The findings of the present investigation demonstrate a consistent correlation between ODR and LM scores across diverse age groups. However, this correlation exhibits age-dependent variability, being weaker among younger cohorts and more pronounced in older ones, with the least strength observed in children aged 0–4 years. It can be concluded that the ODR may be a more viable diagnostic tool for younger children, whereas the LM score appears to be more suitable for older individuals. As young children are less able to describe their symptoms, the ODR can help clinicians identify children with suspected CRS earlier.
Although pediatric sinus staging systems have been reported previously, their scoring systems are complex, and further studies are required to validate the diagnostic potency of pediatric sinus staging systems.21 In clinical practice, a scoring system would be widely utilized when it is simple, clear, highly accurate, and easy to implement. This study demonstrates the accessibility of the ODR and its significant utility for the diagnosis of chronic rhinosinusitis in children aged 0–11 years, with a particularly pronounced diagnostic potency in children aged 0–4. Although we performed a single-center and low-sample-size study, future application of the ODR might further enhance the specificity and sensitivity of CT scan-based diagnoses of pediatric chronic rhinosinusitis.
This study retrospectively applied the ODR score to children who underwent CT imaging, aiming to enhance the diagnosis of chronic rhinosinusitis in children. However, it does not imply that CT imaging should be used for all children suspected of having pediatric chronic rhinosinusitis. The primary objective of this study is to identify occult chronic rhinosinusitis in young children who have undergone CT imaging for other reasons, ensuring they receive standardized treatment as early as possible. Clinicians find it more challenging to assess their symptoms, and the ODR based on CT imaging findings can aid in improving the diagnosis of pediatric chronic rhinosinusitis.
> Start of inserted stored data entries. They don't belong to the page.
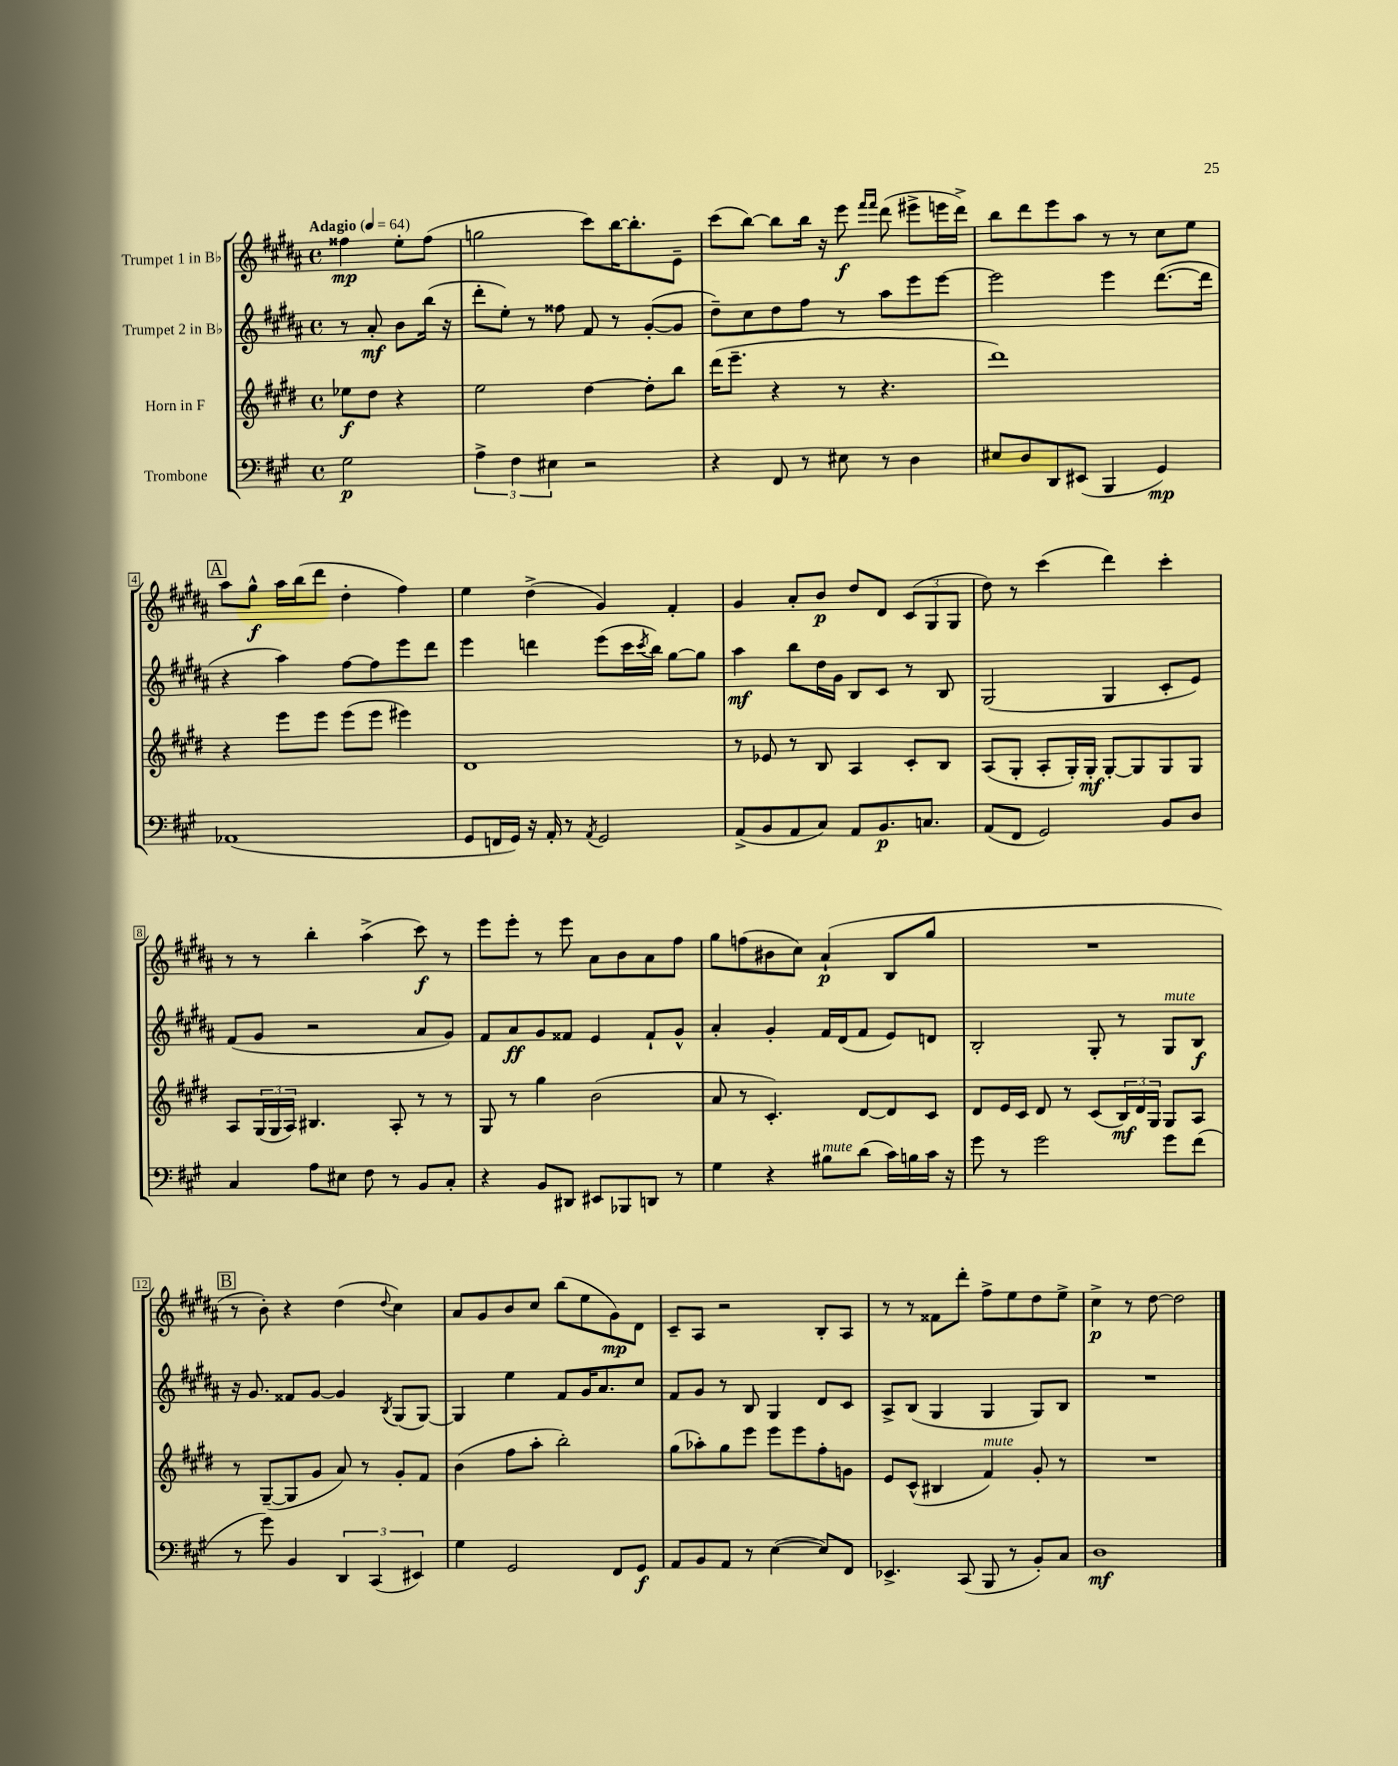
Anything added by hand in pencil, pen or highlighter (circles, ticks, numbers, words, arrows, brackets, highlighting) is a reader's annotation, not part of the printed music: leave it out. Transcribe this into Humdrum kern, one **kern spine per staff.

**kern	**kern	**kern	**kern
*staff4	*staff3	*staff2	*staff1
*clefF4	*clefG2	*clefG2	*clefG2
*k[f#c#g#]	*k[f#c#g#d#]	*k[f#c#g#d#a#]	*k[f#c#g#d#a#]
*M4/4	*M4/4	*M4/4	*M4/4
*met(c)	*met(c)	*met(c)	*met(c)
*MM64	*MM64	*MM64	*MM64
2G#	8ee-	8r	4ff##
.	8dd#	8a#'	.
.	4r	8b	8ee'
.	.	(16bb	(8ff##
.	.	16r	.
=	=	=	=
6A^	2ee	8ddd#'	2gg
.	.	8ee')	.
6F#	.	.	.
.	.	8r	.
6E#	.	.	.
.	.	8ff##	.
2r	[4dd#	8f#	8ccc#)
.	.	8r	[16bb
.	.	.	8.bb']
.	8dd#']	([8g#'	.
.	8bb	8g#]	8e~
=	=	=	=
4r	(16ddd#	8dd#~)	(8ccc#
.	8.eee~	.	.
.	.	8cc#	[8bb)
8FF#	4r	8dd#	8bb]
8r	.	8ff#	16bb
.	.	.	16r
8E#	8r	8r	8eee
.	.	.	16qqfff#
.	.	.	16qqfff#
8r	4.r	8aa#	(8ddd#
4D	.	8eee	8eee#^
.	.	[8eee	16eee
.	.	.	16ddd#^)
=	=	=	=
8E#	1ddd#)	2eee]	8bb
8D	.	.	8ddd#
8DD	.	.	8eee
(8EE#	.	.	8aa#
4BBB	.	4eee	8r
.	.	.	8r
4GG#)	.	([8.ddd#	8cc#
.	.	.	8ee
.	.	16ddd#]	.
=	=	=	=
(1AA-	4r	4r	8aa#
.	.	.	8gg#^^
.	8eee	4aa#)	16aa#
.	.	.	(16bb
.	8eee	.	8ddd#
.	(8eee	[8ff#	4dd#'
.	8eee	8ff#]	.
.	4eee#)	8eee	4ff#)
.	.	8ddd#	.
=	=	=	=
8GG#	1d#	4eee	4ee
16FF	.	.	.
16GG#)	.	.	.
16r	.	4ddd	(4dd#^
16AA'	.	.	.
8r	.	.	.
8qAA	.	.	.
2GG#	.	(8eee	4g#)
.	.	16ccc#	.
.	.	8qccc#	.
.	.	16bb)	.
.	.	[8gg#	4f#'
.	.	8gg#]	.
=	=	=	=
(8AA^	8r	4aa#	4g#
8BB	8e-	.	.
8AA	8r	8bb	8a#'
8C#)	8B	16dd#	8b
.	.	16g#	.
8AA	4A	8B	8dd#
8.BB	.	8c#	8d#
.	8c#'	8r	(12c#
8.C	.	.	.
.	.	.	12G#
.	8B	8B	.
.	.	.	12G#
=	=	=	=
(8AA	(8A	(2G#	8dd#)
8FF#	8G#'	.	8r
2GG#)	8A'	.	(4ccc#
.	16G#')	.	.
.	16G#'	.	.
.	[8G#'	4G#	4ddd#)
.	8G#]	.	.
8BB	8G#	8c#'	4ccc#'
8D	8G#	8e)	.
=	=	=	=
4C#	8A	(8f#	8r
.	(24G#	8g#	8r
.	24G#	.	.
.	24A)	.	.
8A	4.B#	2r	4bb'
8E#	.	.	.
8F#	.	.	(4aa#^
8r	8A'	.	.
8BB	8r	8a#	8ccc#)
8C#'	8r	8g#)	8r
=	=	=	=
4r	8G#	8f#	8eee
.	8r	8a#	8eee'
8BB	4gg#	8g#	8r
8DD#	.	8f##	8eee
8EE#	(2b	4e	8a#
8BBB-	.	.	8b
8DD	.	8f##`	8a#
8r	.	8g#^^	8ff#
=	=	=	=
4G#	8a	4a#'	8gg#
.	8r	.	(8ff
4r	4.c#')	4g#'	8b#
.	.	.	8cc#)
8B#	.	16f#	(4a#`
.	.	(16d#	.
(8d	[8d#	8f#	.
16c#)	8d#]	8e)	8B
16B	.	.	.
16c#	8c#	8d	8gg#
16r	.	.	.
=	=	=	=
8g#	8d#	2B'	1r
8r	16e	.	.
.	16c#	.	.
2g#	8d#	.	.
.	8r	.	.
.	(8c#	8G#'	.
.	24B)	8r	.
.	24d#	.	.
.	24G#	.	.
8g#	8G#	8G#	.
(8f#	8A	8B	.
=	=	=	=
8r	8r	16r	8r
.	.	8.g#	.
8g#)	([8G#~	.	8b')
4BB	8G#]	8f##	4r
.	8g#	[8g#	.
6DD	8a)	4g#]	(4dd#
.	8r	.	.
(6CC#	.	.	.
.	.	8qB	8qqdd#
.	8g#'	(8G#	4cc#)
6EE#)	.	.	.
.	8f#	[8G#)	.
=	=	=	=
4G#	(4b	4G#]	8a#
.	.	.	8g#
2GG#	8ff#	4ee	8b
.	8aa'	.	8cc#
.	2bb')	8f#	(8bb
.	.	16g#	8ee
.	.	8.a#	.
8FF#	.	.	8g#)
8GG#	.	8cc#	8d#
=	=	=	=
8AA	(8gg#	8f#	8c#~
8BB	8aa-')	8g#	8A#
8AA	8gg#	8r	2r
8r	8eee	8B	.
([4E	8eee	4G#	.
.	8eee	.	.
8E])	8ff#'	8d#	8B'
8FF#	8g	8c#	8A#
=	=	=	=
4.EE-^	8e	8A#^	8r
.	(8c#^^	(8B	8r
.	4B#	4G#	8f##
(8CC#	.	.	8ddd#'
8BBB	4f#)	4G#	8ff#^
8r	.	.	8ee
8BB')	8g#'	8G#)	8dd#
8C#	8r	8B	8ee^
=	=	=	=
1D	1r	1r	4cc#^
.	.	.	8r
.	.	.	[8dd#
.	.	.	2dd#]
==	==	==	==
*-	*-	*-	*-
There are limitations in the study. Firstly, only children under the age of 15 were included in this study. Therefore, the conclusions might not be necessarily applicable to adolescents aged 15 to 18. Secondly, during the case screening, we followed up with parents of children with partially missing medical history information by telephone to ask about previous symptoms and to determine whether the child met the inclusion criteria. However, there were still a very small number of children whose parents could not be contacted. It might miss some potential patients who met the inclusion criteria, leading to a study bias. Additionally, a large age difference between the two groups might cause confounding bias for the results of the study. Furthermore, as a retrospective study, the results need to be further verified in prospective cohorts in the future. Finally, ODR is a score based on CT imaging features, which cannot directly reflect clinical symptoms. Therefore, it still needs to be combined with clinical symptoms to diagnose CRS.
Conclusion
The ODR based on CT scan is not only user-friendly but also shows substantial diagnostic potential for chronic rhinosinusitis in children aged 0–11 years. The utilization of the ODR significantly improves the diagnostic precision of chronic rhinosinusitis in the 0-4-year age range.
Data Sharing Statement
Further enquiries about original data can be directed to the corresponding author.
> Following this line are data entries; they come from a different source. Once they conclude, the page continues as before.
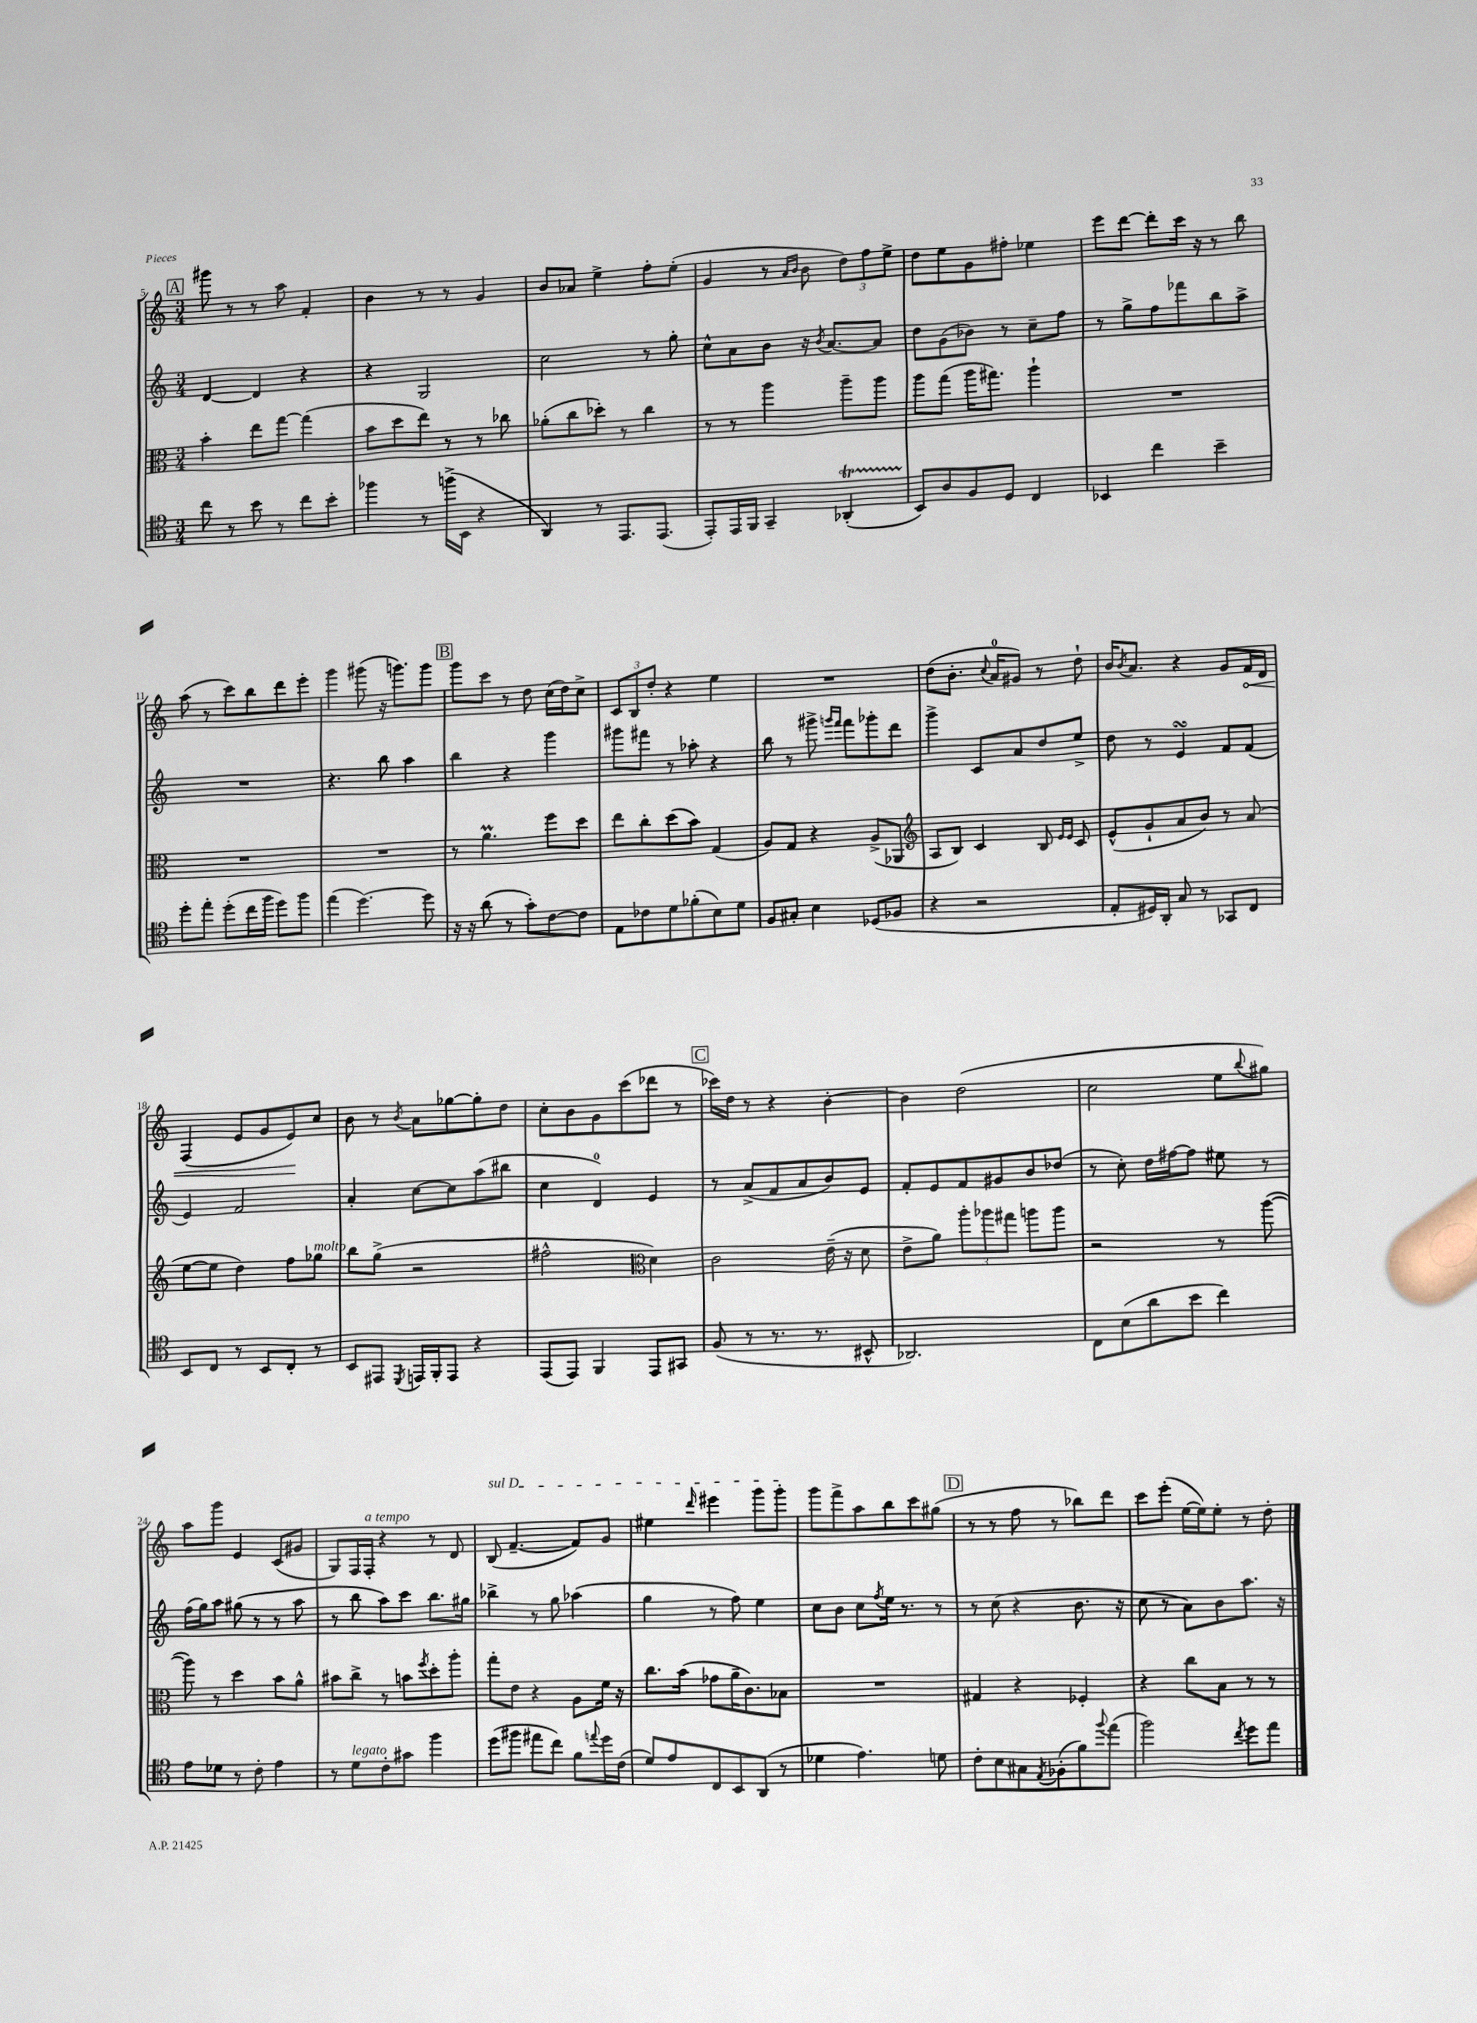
<<
\new StaffGroup <<
\new Staff = "s0" {
    \clef treble \key c \major \numericTimeSignature \time 3/4
    \mark \markup { \box "A" } gis'''8 r8 r8 a''8 f'4-. |
    b'4 r8 r8 g'4 |
    b'8 aes'8 e''4-> f''8-. e''8-.( |
    g'4 r8 \grace { a'16 b'16 } b'8 \tuplet 3/2 { d''8) f''8 e''8-> } |
    d''8 e''8 g'8 fis''8-. ees''4 |
    e'''8 d'''8~ d'''8-. c'''16 r16 r8 b''8 |
    a''8( r8 c'''8) b''8 d'''8 e'''8-. |
    g'''4 gis'''8( r16 g'''8.) g'''8 |
    \mark \markup { \box "B" } g'''8 c'''8 r8 d''8 c''16( d''16) c''8-> |
    \tuplet 3/2 { c'8 b8 d''8-. } r4 e''4 |
    R2. |
    d''8( b'8.-. \appoggiatura { c''8 } a'16-0 gis'8) r8 d''8-! |
    b'16 \acciaccatura { b'8 } a'8. r4 g'8 \once \override Hairpin.circled-tip = ##t f'16\< d'16 |
    f4( e'8 g'8 e'8\!) c''8 |
    b'8 r8 \acciaccatura { b'8 } a'8 ges''8~ ges''8-. d''8 |
    c''8-. b'8 g'8 c'''8( des'''8 r8 |
    \mark \markup { \box "C" } ces'''16) d''16 r8 r4 b'4~-. |
    b'4 d''2( |
    c''2 e''8 \appoggiatura { b''8 } gis''8) |
    a''8 g'''8 e'4 c'8( gis'8 |
    g8) f16 f16-.^\markup { \italic "a tempo" } r4 r8 d'8 |
    \once \override TextSpanner.bound-details.left.text = \markup { \italic "sul D" } b8\startTextSpan( f'4.~-- f'8) g'8 |
    eis''4 \grace { d'''16 } eis'''4 g'''8 g'''8-.\stopTextSpan |
    g'''8 f'''8-> a''8 b''8 c'''8 gis''8( |
    \mark \markup { \box "D" } r8 r8 f''8 r8 bes''8) d'''8 |
    c'''8 e'''8-.( e''16~ e''16) e''8-. r8 d''8-. \bar "|." |
}
\new Staff = "s1" {
    \clef treble \key c \major \numericTimeSignature \time 3/4
    \mark \markup { \box "A" } d'4~ d'4 r4 |
    r4 g2 |
    c''2 r8 g''8-. |
    c''8-^ a'8 b'8 r16 \acciaccatura { b'8 } a'8.~ a'8 |
    d''8 g'8( bes'8) r8 c''8-- f''8 |
    r8 g''8-> f''8 fes'''8 b''8 a''8-> |
    R2. |
    r4. b''8 a''4 |
    \mark \markup { \box "B" } b''4 r4 g'''4 |
    gis'''8 fis'''8 r8 aes''8-. r4 |
    b''8 r8 gis'''8-> \grace { g'''16 f'''16 } f'''8 ges'''8-. d'''8 |
    g'''4-> c'8 a'8 d''8 e''8-> |
    d''8 r8 e'4\turn f'8 f'8( |
    e'4) f'2 |
    a'4-. c''8~ c''8 a''8( bis''8 |
    c''4 d'4-0) e'4 |
    \mark \markup { \box "C" } r8 a'8->( f'8 a'8 b'8) e'8 |
    f'8-. e'8 f'8 gis'8 b'8 des''8( |
    r8 c''8-.) d''16 fis''16~ fis''8 eis''8 r8 |
    f''16( g''16) a''8 gis''8( r8 r8 a''8 |
    r8 b''8 a''8) c'''8 b''8. gis''16 |
    bes''4-> r8 g''8 aes''4( |
    g''4 r8 f''8) e''4 |
    c''8 b'8 c''8 \acciaccatura { f''8 } e''16 r8. r8 |
    \mark \markup { \box "D" } r8 c''8( r4 b'8. r16 |
    c''8 r8 a'8) b'8 a''8. r16 \bar "|." |
}
\new Staff = "s2" {
    \clef alto \key c \major \numericTimeSignature \time 3/4
    \mark \markup { \box "A" } b'4-. e''8 g''8~ g''4( |
    b'8 d''8 e''8) r8 r8 ces''8 |
    aes'8-.( c''8 des''8-.) r8 c''4 |
    r8 r8 a''4 a''8-- a''8 |
    a''8 g''8( a''16 gis''8.) a''4-! |
    R2. |
    R2. |
    R2. |
    \mark \markup { \box "B" } r8 a'4.\prall f''8 d''8 |
    e''8 c''8-. d''8( b'8) g4( |
    a8) g8 r4 a8->( aes,8 |
    \clef treble a8 b8) c'4 b8 \grace { e'16 e'16 } c'8 |
    e'8-^( g'8-! a'8 b'8) r8 a'8( |
    e''8~ e''8 d''4) f''8 ges''8^\markup { \italic "molto" } |
    b''8 g''8->( r2 |
    fis''2-^ \clef alto d'4) |
    \mark \markup { \box "C" } c'2 e'16--( r16 d'8 |
    e'8-> a'8) \tuplet 3/2 { a''8-. aes''8 gis''8 } a''8 a''8 |
    r2 r8 a''8~( |
    a''8) r8 d''4 b'8 a'8-^ |
    bis'8 c''8-> r8 b'8 \acciaccatura { f''8 } d''8-. a''8-. |
    g''8-. e'8 r4 a8 f'16 r16 |
    c''8. b'16( ges'8 a'16-- c'8.) bes8 |
    R2. |
    \mark \markup { \box "D" } gis4 r4 fes4-. |
    r4 c''8 b8 r8 r8 \bar "|." |
}
\new Staff = "s3" {
    \clef tenor \key c \major \numericTimeSignature \time 3/4
    \mark \markup { \box "A" } c''8 r8 b'8 r8 c''8 b'8-. |
    fes''4 r8 f''16->( b,16 r4 |
    a,4) r8 e,8. e,8.( |
    e,8-.) e,16 f,16 g,4-- aes,4-.\startTrillSpan( |
    b,8\stopTrillSpan) a8 f8 d8 c4 |
    bes,4 c''4 b'4-- |
    d''8-. e''8-. d''8-.( c''16 f''16 d''8) f''8 |
    e''4( d''4.~) d''8 |
    \mark \markup { \box "B" } r16 r16 a'8( r8 g'8-.) c'8~ c'8 |
    e8 ces'8 d'8 fes'8-.( b8) d'8 |
    f8 gis8-. b4 des8( fes8 |
    r4 r2 |
    e8-. dis16) a,16-. g8 r8 ges,8 c8 |
    b,8 c8 r8 b,8 c8-. r8 |
    b,8 eis,8 \acciaccatura { d,8 } e,16 f,16-. e,8 r4 |
    e,8( e,8) f,4 e,8 gis,8 |
    \mark \markup { \box "C" } f8( r8 r8. r8. bis,8-^ |
    aes,2.) |
    c8 b8( a'8 b'8 c''4) |
    e'8 des'8 r8 c'8-. e'4 |
    r8 d'8^\markup { \italic "legato" } c'8-. gis'8 f''4 |
    d''8( fis''8 eis''8 c''8) f'8 \appoggiatura { e''8 } d''16 c'16( |
    d'8) e'8 c8 b,8 a,8( r8 |
    des'4 e'4.) d'8 |
    \mark \markup { \box "D" } c'8-. b8 gis8 \acciaccatura { e8 } fes8-.( f'8) \appoggiatura { f''8 } e''8( |
    f''2) \acciaccatura { c''8 } d''8 e''8 \bar "|." |
}
>>
>>
\layout { \context { \Score currentBarNumber = #5 } }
Ethics Approval and Informed Consent
Ethical approval for this study was obtained from the Ethics Committee of the Fifth Affiliated Hospital of Sun Yat-sen University (2021-K74-1). Due to the retrospective nature of the study and no identifying information in CT imaging, informed consent in this study was waived by the Ethics Committee of the Fifth Affiliated Hospital of Sun Yat-sen University.
Acknowledgments
We would acknowledge all the participants included in our study.
Funding
This study was supported by the National Natural Science Foundation of China (grant No. 82071018), Natural Science Foundation of Guangdong Province, China (grant No. 2025A1515012592), and Foundation of Science and Technology of Shenzhen City (JCYJ20210324112607020).
Disclosure
The authors report no conflicts of interest in this work.